The news in the UK recently has been full of two stories about members of the royal family. In a video diary which he made himself while serving in the army Prince Harry is heard to call one of his fellow officers, ‘our little Paki friend’. It has also been revealed that Prince Charles calls an Asian man with whom he plays polo by the nickname, ‘Sooty’. Both princes have been accused of racism.
Actually I don’t believe that either of them is really guilty of racism. They are just guilty of being insensitive, patronising, and totally oblivious to the historical and social context in which so-called friendly banter like this takes place.
Writers for children couldn’t get away with such behaviour. We have to be acutely aware of the messages that our writing conveys because we have a responsibility to our readers. That is why authors like Enid Blyton, whose books feature evil golliwogs, tend to be shied away from in schools these days. Nobody is saying that Enid Blyton was a racist; it’s just that we no longer feel comfortable with such images. They were a product of a time when attitudes in Britain towards black people were quite different to those which prevail nowadays.
It’s a simple point, really, a matter of politeness as much as anything else. As someone of Irish descent, I am angered when people make jokes predicated upon the notion that Irish people are somehow more stupid than people from other countries. Fortunately, such jokes are dying out nowadays. You don’t hear them on the tv or radio like you used to. But I can recall how frequent they once were and I can recall how much offence they gave to my mother and father – hard-working, decent, honest people who quite reasonably resented such a slur.
When defending such humour, people are fond of pointing out that it's universal.

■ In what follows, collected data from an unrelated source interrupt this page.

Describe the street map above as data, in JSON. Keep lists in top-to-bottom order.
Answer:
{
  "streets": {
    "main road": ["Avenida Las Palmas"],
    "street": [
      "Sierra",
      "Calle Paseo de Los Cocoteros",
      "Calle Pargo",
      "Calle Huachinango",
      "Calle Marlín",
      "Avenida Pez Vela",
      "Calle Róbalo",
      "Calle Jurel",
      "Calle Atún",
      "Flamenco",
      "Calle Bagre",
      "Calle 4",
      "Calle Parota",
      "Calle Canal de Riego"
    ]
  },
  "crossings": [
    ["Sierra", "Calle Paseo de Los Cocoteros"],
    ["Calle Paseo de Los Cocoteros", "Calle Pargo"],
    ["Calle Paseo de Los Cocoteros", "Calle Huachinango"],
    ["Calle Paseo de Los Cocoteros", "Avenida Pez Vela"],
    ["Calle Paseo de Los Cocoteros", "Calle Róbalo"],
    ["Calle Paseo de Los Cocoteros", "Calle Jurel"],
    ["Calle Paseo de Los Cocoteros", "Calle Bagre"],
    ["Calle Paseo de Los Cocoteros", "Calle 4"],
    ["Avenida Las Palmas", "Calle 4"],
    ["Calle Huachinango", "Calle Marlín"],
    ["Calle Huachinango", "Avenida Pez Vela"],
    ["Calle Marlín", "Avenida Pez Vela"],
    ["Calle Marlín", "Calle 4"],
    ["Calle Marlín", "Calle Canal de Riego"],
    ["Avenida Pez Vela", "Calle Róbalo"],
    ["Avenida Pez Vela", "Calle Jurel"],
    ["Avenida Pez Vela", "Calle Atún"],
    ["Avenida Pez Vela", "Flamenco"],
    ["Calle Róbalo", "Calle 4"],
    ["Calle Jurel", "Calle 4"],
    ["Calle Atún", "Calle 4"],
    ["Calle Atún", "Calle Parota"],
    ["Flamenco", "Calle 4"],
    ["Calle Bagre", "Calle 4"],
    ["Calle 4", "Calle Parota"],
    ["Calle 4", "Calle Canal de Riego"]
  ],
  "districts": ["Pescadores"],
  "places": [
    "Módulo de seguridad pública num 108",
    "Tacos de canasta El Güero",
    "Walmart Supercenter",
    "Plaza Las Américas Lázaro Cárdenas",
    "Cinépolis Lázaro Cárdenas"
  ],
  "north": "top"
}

Over in Ireland they make similar jokes about people from Kerry, they argue. That may be true but it’s neither here nor there. You cannot justify your bad behaviour by pointing at someone else’s. My parents came from a culture that had been oppressed for hundreds of years. They knew, as I did, that Irish jokes began as a justification for such oppression since if you think people are inferior to you in intelligence or culture, then it’s easier to justify taking over their country, making them all speak your language and forcing them to do what you tell them.
A similar set of historical associations come into play when nicknames are used by members of the mainstream white population for black people. When I was growing up it was not uncommon for gangs of white youths to go out on the streets paki-bashing. Indeed, Asian people were killed in such attacks. It’s no good, therefore, Prince Harry saying that his comment was only meant in jest. The use of such a term evokes the memory of those atrocities.
The defenders of such royal crassness will say that this is just another example of political correctness gone mad but it isn’t; it’s sensitivity to language. I regularly get sent manuscripts to read in which would-be children’s authors display the same lack of awareness as the Princes Harry and Charles. Not long ago, I recall someone sending me a manuscript in which a group of children who were having a series of adventures on an island frequently referred to the inhabitants of that island as ‘abos’ (short for aborigines). I pointed out, in my reply, that, though I certainly wasn’t accusing the author of racism, he ought to be aware that ‘abos’ had been regularly used as a term of abuse for black people in the past. He responded with a furious tirade in which he fulminated against me for calling him a racist when he was nothing of the kind.
If a black boy or girl walked into the room you are in now, would you want to be gratuitously rude to them? Of course not. Would the writer of the book about the children and the ‘abos’ want to be rude to them? Of course not. Would Prince Charles or Prince Harry? Of course not. So, it’s quite simple really. People whose words will inevitably be repeated need to think about what they say. That goes for writers and princes in equal measure.